* THE PROBLEM:
Copy out the rows below, switching every "common name" to "vernacular name" and leaving everything else unchanged.

* DATASET CONTENT:
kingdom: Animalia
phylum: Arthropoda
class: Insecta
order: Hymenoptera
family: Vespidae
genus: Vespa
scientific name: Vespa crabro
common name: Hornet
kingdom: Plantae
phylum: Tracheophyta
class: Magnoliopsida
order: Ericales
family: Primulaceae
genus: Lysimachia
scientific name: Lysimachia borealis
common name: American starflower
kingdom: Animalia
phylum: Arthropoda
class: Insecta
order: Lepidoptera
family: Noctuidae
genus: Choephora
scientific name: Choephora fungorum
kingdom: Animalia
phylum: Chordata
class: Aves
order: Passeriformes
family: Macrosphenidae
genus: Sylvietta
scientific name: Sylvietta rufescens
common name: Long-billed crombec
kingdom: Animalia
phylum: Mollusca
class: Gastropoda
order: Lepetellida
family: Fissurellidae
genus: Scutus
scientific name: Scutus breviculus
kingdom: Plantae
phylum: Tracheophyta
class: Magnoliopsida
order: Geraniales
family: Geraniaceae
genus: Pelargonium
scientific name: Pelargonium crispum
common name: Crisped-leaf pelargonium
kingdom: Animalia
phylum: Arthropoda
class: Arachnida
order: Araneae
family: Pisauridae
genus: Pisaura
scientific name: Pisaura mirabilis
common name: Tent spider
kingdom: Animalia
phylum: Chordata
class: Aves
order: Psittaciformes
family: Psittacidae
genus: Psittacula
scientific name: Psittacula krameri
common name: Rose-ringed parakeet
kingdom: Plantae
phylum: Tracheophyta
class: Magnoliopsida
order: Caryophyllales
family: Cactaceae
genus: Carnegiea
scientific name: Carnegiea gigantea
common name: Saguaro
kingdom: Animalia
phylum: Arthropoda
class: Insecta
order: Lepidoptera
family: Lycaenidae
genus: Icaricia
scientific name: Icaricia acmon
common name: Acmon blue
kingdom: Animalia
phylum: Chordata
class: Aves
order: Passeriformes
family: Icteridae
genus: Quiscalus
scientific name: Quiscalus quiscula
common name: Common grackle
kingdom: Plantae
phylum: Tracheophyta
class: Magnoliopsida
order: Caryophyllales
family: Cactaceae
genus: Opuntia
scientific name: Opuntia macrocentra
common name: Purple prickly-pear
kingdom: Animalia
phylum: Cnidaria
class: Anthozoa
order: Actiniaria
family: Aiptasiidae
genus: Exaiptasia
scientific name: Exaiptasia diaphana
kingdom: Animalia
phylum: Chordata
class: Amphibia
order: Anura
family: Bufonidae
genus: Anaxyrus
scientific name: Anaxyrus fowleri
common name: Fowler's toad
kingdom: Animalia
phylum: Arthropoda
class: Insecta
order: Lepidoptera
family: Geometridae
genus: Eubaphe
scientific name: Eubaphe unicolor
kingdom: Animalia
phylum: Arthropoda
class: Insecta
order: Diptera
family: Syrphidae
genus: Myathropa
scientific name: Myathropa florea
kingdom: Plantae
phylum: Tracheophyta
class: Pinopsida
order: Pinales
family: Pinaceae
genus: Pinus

* TASK RESPONSE:
kingdom: Animalia
phylum: Arthropoda
class: Insecta
order: Hymenoptera
family: Vespidae
genus: Vespa
scientific name: Vespa crabro
vernacular name: Hornet
kingdom: Plantae
phylum: Tracheophyta
class: Magnoliopsida
order: Ericales
family: Primulaceae
genus: Lysimachia
scientific name: Lysimachia borealis
vernacular name: American starflower
kingdom: Animalia
phylum: Arthropoda
class: Insecta
order: Lepidoptera
family: Noctuidae
genus: Choephora
scientific name: Choephora fungorum
kingdom: Animalia
phylum: Chordata
class: Aves
order: Passeriformes
family: Macrosphenidae
genus: Sylvietta
scientific name: Sylvietta rufescens
vernacular name: Long-billed crombec
kingdom: Animalia
phylum: Mollusca
class: Gastropoda
order: Lepetellida
family: Fissurellidae
genus: Scutus
scientific name: Scutus breviculus
kingdom: Plantae
phylum: Tracheophyta
class: Magnoliopsida
order: Geraniales
family: Geraniaceae
genus: Pelargonium
scientific name: Pelargonium crispum
vernacular name: Crisped-leaf pelargonium
kingdom: Animalia
phylum: Arthropoda
class: Arachnida
order: Araneae
family: Pisauridae
genus: Pisaura
scientific name: Pisaura mirabilis
vernacular name: Tent spider
kingdom: Animalia
phylum: Chordata
class: Aves
order: Psittaciformes
family: Psittacidae
genus: Psittacula
scientific name: Psittacula krameri
vernacular name: Rose-ringed parakeet
kingdom: Plantae
phylum: Tracheophyta
class: Magnoliopsida
order: Caryophyllales
family: Cactaceae
genus: Carnegiea
scientific name: Carnegiea gigantea
vernacular name: Saguaro
kingdom: Animalia
phylum: Arthropoda
class: Insecta
order: Lepidoptera
family: Lycaenidae
genus: Icaricia
scientific name: Icaricia acmon
vernacular name: Acmon blue
kingdom: Animalia
phylum: Chordata
class: Aves
order: Passeriformes
family: Icteridae
genus: Quiscalus
scientific name: Quiscalus quiscula
vernacular name: Common grackle
kingdom: Plantae
phylum: Tracheophyta
class: Magnoliopsida
order: Caryophyllales
family: Cactaceae
genus: Opuntia
scientific name: Opuntia macrocentra
vernacular name: Purple prickly-pear
kingdom: Animalia
phylum: Cnidaria
class: Anthozoa
order: Actiniaria
family: Aiptasiidae
genus: Exaiptasia
scientific name: Exaiptasia diaphana
kingdom: Animalia
phylum: Chordata
class: Amphibia
order: Anura
family: Bufonidae
genus: Anaxyrus
scientific name: Anaxyrus fowleri
vernacular name: Fowler's toad
kingdom: Animalia
phylum: Arthropoda
class: Insecta
order: Lepidoptera
family: Geometridae
genus: Eubaphe
scientific name: Eubaphe unicolor
kingdom: Animalia
phylum: Arthropoda
class: Insecta
order: Diptera
family: Syrphidae
genus: Myathropa
scientific name: Myathropa florea
kingdom: Plantae
phylum: Tracheophyta
class: Pinopsida
order: Pinales
family: Pinaceae
genus: Pinus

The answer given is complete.